Calculating the probability of winning in a game of chance involves understanding both the structure of the game and the rules that govern it. For slot machines, the goal might be getting all cherries on the wheels, or perhaps having two cherries.
Let's take a closer look at jackpot probability. To win, all three wheels must display cherries simultaneously. The left and right wheels each show a cherry with a probability of \( \frac{1}{20} \), and the middle wheel has a \( \frac{9}{20} \) probability. Thus, the total probability of a jackpot becomes \( \frac{9}{8000} \).
Understanding the probability helps players grasp their chances of winning and provides insight into the design of the game itself.

Mathematical Symbols

Mathematical symbols are a universal language in probability calculations. They help us represent complex ideas in a concise and understandable form.
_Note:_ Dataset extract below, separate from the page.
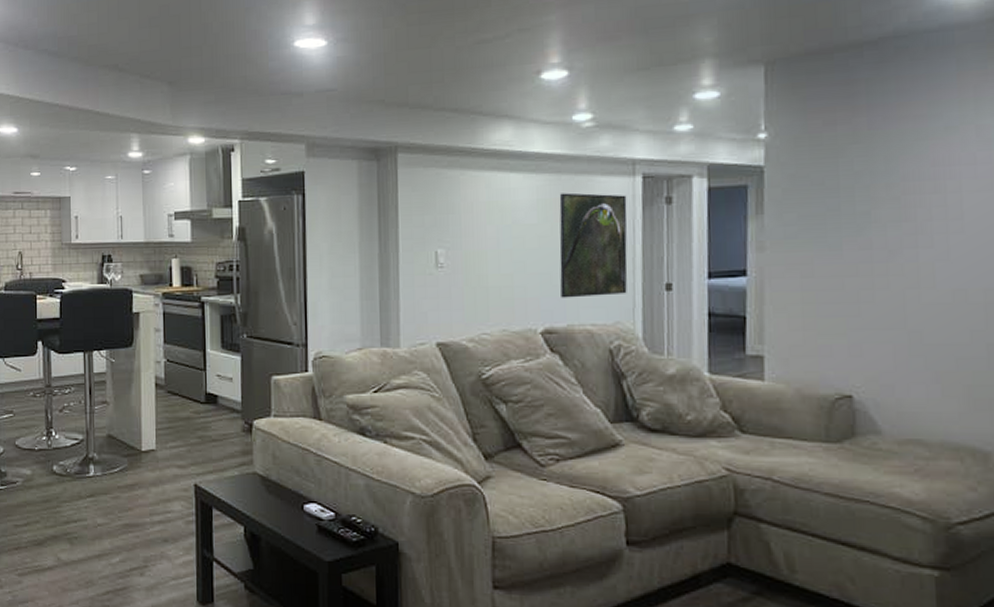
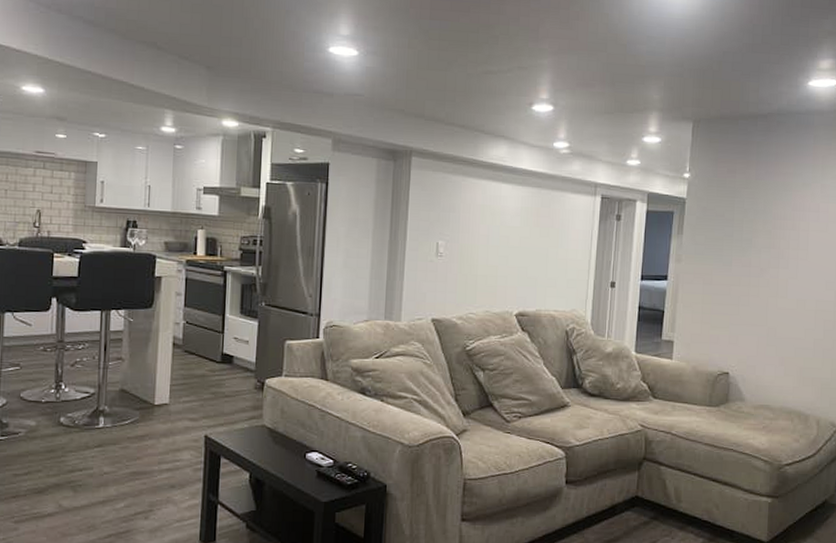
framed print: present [559,192,628,298] -> none [533,204,588,289]

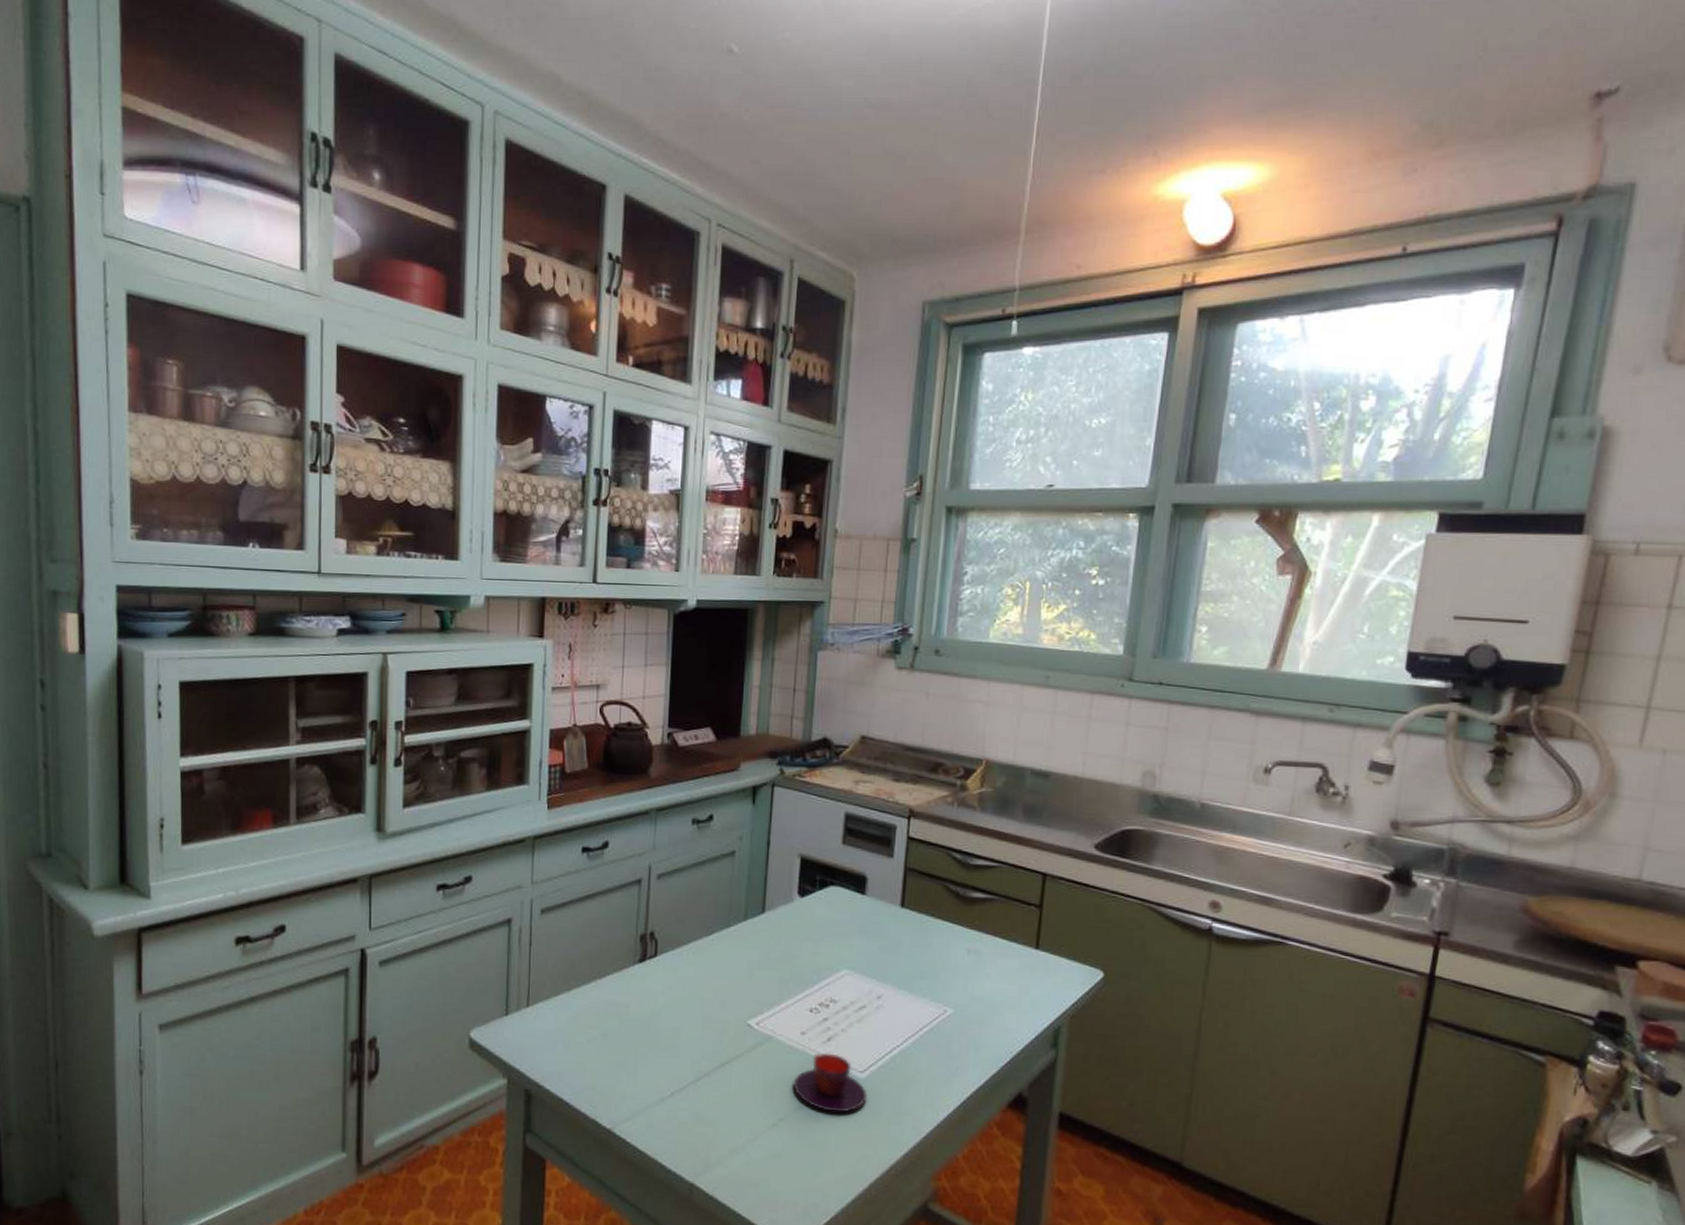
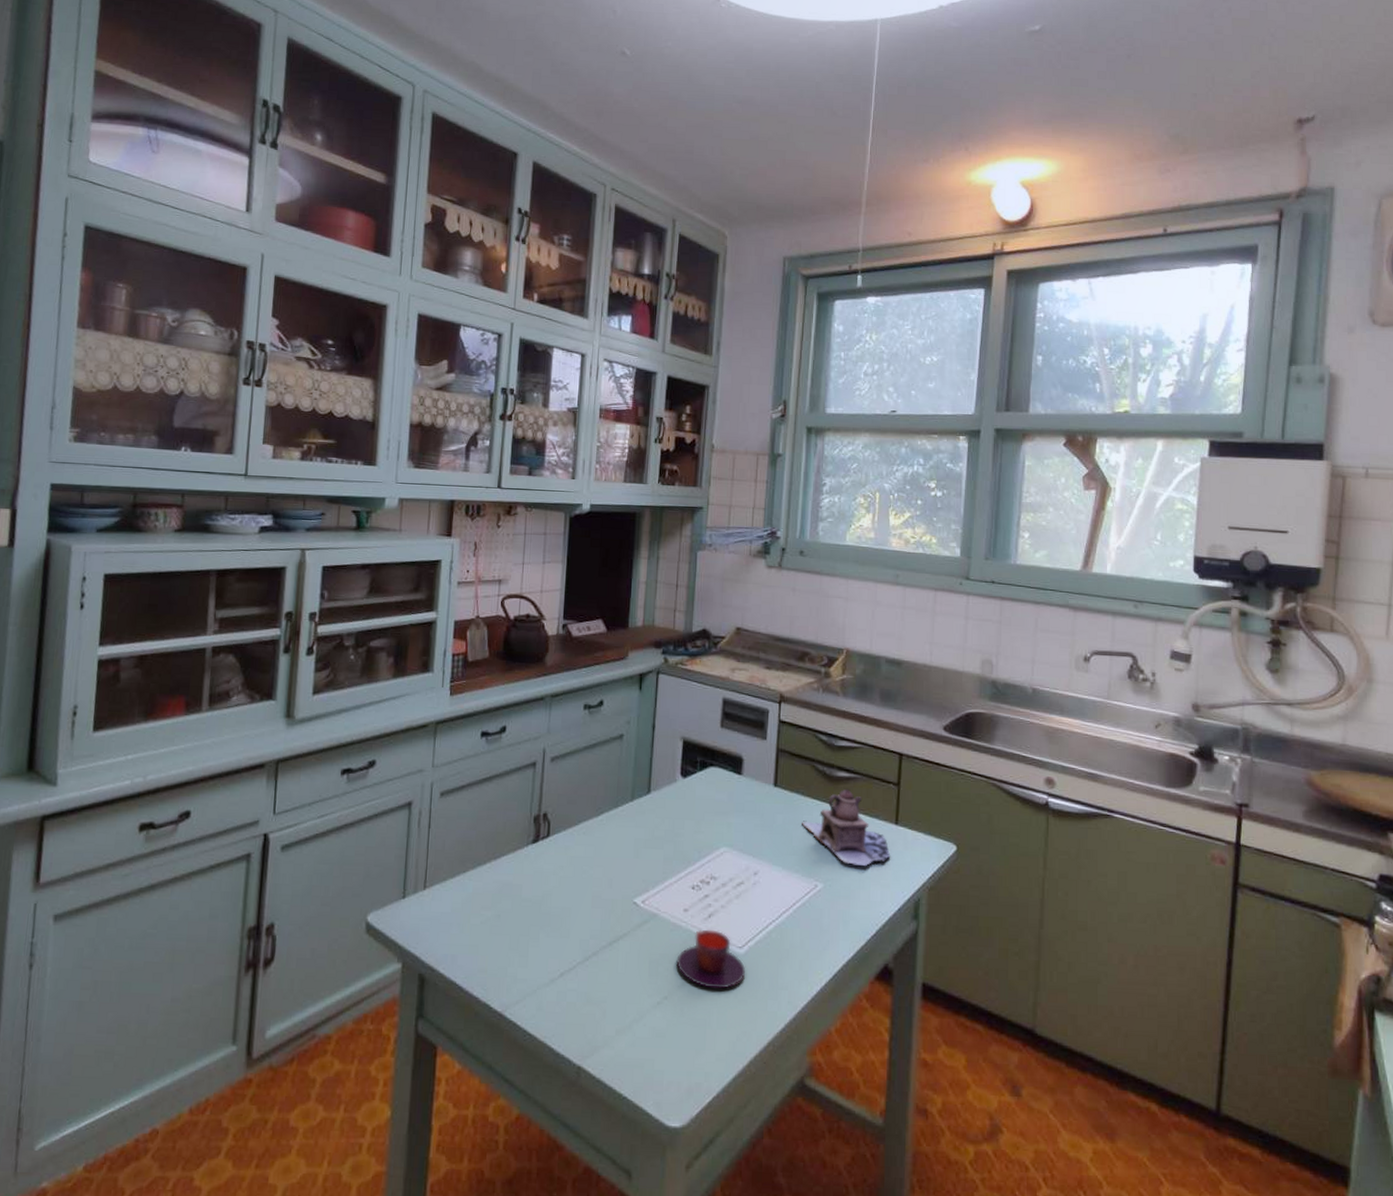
teapot: none [931,910,1030,993] -> present [802,788,891,867]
In our exercise, fractions such as \( \frac{1}{20} \) are used to denote the probability of specific events. Multiplication of these fractions, like \( \frac{1}{20} \times \frac{9}{20} \), represents the combined probability of independent events.
Finally, the addition of probabilities, such as in determining the probability of exactly two cherries, is performed using symbols: \( \frac{171}{8000} + \frac{11}{8000} + \frac{171}{8000} = \frac{353}{8000} \).
These symbols are essential for efficiently conveying complex mathematical concepts, making it easier for you to calculate and understand probabilities.